» **Goal of the exercise**:
Write the next part of the piece on IRS notices for unreported income, starting after its final sentence.

» **Passage for review**:
☆ ☆ ☆ ☆ ☆

Did you forget to enclose that tax document on your tax return? This is the largest source of IRS notices that I see. Taxpayers forget to report income from a 1099 or did not think the income was necessary to report. So, how do you deal with an IRS tax notice when you forgot to enclose the document with the tax return?
1099-DIV & 1099-B: Taxpayers sometimes neglect to report income from non-qualified investment accounts.
Taxpayers sometimes neglect to report income from non-qualified investment accounts and then receive an IRS tax notice. The first reason taxpayers give is that they ‘did not take money out of the account.’ While this logic holds true with qualified accounts such as IRAs and 401ks, if the account is non-qualified such as an Individual or Joint account, constructive receipt of interest & dividends makes the income taxable. The second reason taxpayers fail to report income is that they reported the interest & dividends but did not turn the page to and report the stock/mutual fund sales. In this case, the IRS assumes you got all of your stocks, bonds, & funds for free and scare taxpayers with a ridiculously high assessment. Don’t forget to file your Bs & Ds. Don’t forget to amend your State tax return when this happens unless you want to go through the process all over again with the Mass DOR.

☆ ☆ ☆ ☆ ☆

» **Records supplied**:
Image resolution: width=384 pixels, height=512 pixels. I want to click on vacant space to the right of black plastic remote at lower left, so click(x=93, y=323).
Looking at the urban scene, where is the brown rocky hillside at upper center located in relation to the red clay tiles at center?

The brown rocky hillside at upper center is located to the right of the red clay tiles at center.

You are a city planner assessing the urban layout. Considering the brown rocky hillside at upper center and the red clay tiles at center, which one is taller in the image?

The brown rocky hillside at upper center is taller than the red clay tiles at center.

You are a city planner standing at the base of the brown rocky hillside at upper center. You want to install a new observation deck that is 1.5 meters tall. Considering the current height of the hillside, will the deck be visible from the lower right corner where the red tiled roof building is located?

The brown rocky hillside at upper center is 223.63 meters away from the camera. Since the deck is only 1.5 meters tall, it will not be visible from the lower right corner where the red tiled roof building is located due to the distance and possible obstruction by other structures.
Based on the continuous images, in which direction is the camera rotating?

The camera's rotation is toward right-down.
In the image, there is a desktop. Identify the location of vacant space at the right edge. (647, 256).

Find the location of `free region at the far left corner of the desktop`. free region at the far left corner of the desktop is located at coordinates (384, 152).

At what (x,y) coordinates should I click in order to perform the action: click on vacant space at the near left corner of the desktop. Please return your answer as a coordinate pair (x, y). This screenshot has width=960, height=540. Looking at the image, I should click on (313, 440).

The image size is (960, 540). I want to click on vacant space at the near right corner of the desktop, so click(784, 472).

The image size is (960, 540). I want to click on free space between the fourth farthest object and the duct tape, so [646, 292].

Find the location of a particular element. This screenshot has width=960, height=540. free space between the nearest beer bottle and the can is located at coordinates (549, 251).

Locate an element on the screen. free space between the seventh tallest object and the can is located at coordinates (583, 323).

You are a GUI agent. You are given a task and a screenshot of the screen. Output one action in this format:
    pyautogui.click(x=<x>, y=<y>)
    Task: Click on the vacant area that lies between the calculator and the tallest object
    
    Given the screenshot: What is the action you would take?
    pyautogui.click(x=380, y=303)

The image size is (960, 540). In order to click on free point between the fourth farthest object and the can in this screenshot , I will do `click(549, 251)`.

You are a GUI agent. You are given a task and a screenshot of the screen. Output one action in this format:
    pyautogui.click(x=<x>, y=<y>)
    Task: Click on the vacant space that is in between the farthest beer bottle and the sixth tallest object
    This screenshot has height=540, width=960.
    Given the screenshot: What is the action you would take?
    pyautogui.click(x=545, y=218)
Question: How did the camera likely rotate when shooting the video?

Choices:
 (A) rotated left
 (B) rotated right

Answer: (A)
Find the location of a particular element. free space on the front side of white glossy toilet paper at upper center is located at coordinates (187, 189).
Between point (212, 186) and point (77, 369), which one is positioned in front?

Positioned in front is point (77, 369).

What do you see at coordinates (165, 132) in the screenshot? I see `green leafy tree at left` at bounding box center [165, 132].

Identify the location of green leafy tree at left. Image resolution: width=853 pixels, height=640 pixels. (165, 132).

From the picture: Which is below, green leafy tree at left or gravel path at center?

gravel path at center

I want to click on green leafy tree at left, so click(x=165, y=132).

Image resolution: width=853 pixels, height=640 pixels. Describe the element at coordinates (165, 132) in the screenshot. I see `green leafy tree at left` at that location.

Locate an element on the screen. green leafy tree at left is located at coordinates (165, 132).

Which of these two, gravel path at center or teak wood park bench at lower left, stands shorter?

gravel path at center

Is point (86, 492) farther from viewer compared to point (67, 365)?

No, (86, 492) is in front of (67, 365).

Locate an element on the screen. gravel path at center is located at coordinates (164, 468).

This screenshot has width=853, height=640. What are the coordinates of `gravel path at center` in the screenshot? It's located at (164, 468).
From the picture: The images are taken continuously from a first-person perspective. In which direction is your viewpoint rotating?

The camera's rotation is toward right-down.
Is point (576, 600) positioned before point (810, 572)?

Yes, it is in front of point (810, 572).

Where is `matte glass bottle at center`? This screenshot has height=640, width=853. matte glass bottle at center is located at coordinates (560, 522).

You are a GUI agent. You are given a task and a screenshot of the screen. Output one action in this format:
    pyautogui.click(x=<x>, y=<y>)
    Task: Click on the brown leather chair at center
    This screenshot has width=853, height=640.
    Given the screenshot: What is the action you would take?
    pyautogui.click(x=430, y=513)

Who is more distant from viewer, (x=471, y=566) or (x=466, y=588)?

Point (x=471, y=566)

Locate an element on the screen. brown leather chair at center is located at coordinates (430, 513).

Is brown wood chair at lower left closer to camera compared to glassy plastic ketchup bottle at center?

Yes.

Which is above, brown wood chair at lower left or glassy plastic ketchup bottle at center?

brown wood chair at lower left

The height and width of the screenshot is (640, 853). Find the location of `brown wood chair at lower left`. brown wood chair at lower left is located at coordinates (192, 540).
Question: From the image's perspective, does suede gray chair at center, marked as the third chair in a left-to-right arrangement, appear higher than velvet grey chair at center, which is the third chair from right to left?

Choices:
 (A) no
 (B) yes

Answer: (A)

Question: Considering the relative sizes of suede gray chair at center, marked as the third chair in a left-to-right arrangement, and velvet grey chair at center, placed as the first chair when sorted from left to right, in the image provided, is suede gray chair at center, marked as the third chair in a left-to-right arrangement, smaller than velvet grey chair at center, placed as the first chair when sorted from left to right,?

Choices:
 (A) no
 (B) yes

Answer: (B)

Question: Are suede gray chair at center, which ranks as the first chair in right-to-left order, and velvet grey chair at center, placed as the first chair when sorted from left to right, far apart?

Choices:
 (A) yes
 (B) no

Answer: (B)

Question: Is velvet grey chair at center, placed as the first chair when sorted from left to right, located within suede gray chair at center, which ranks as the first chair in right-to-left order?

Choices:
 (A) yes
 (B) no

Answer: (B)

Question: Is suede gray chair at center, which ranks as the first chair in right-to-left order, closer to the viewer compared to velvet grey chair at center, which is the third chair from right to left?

☆ ☆ ☆ ☆ ☆

» **Reply to the task**:
Scratch Tickets: People forget to report gambling winnings all the time.
This is because they often receive their W2G at the time they collect their prize. This means 12 months or more may have gone by between the time they got their tax document and the time they have to file their tax return. Massachusetts usually picks these up first because the information form the Mass Lottery uses is cross referenced with the Mass DOR (Massachusetts Department of Revenue). But wait, your Federal e-file was already accepted so now you have to amend your Federal tax return. Is there an emoji that fits this situation?
1099-R: People forget to report retirement account income all the time.
Why? The logic here is that many people believe that they ‘already paid the tax.’ The more correct statement would be that you estimated how much tax would be owed and hope it would be enough. The tax withholding on a retirement account distribution is the same as tax withholding on your W-2. It is just an estimate. Otherwise you would not be filing a tax return. Once again, you need to amend your Federal and State tax returns. If you don’t amend the state return at this time, you will have to go through the process all over again once the IRS reports the change to Mass DOR. Finally, retirement income is sometimes taxed differently at the state level.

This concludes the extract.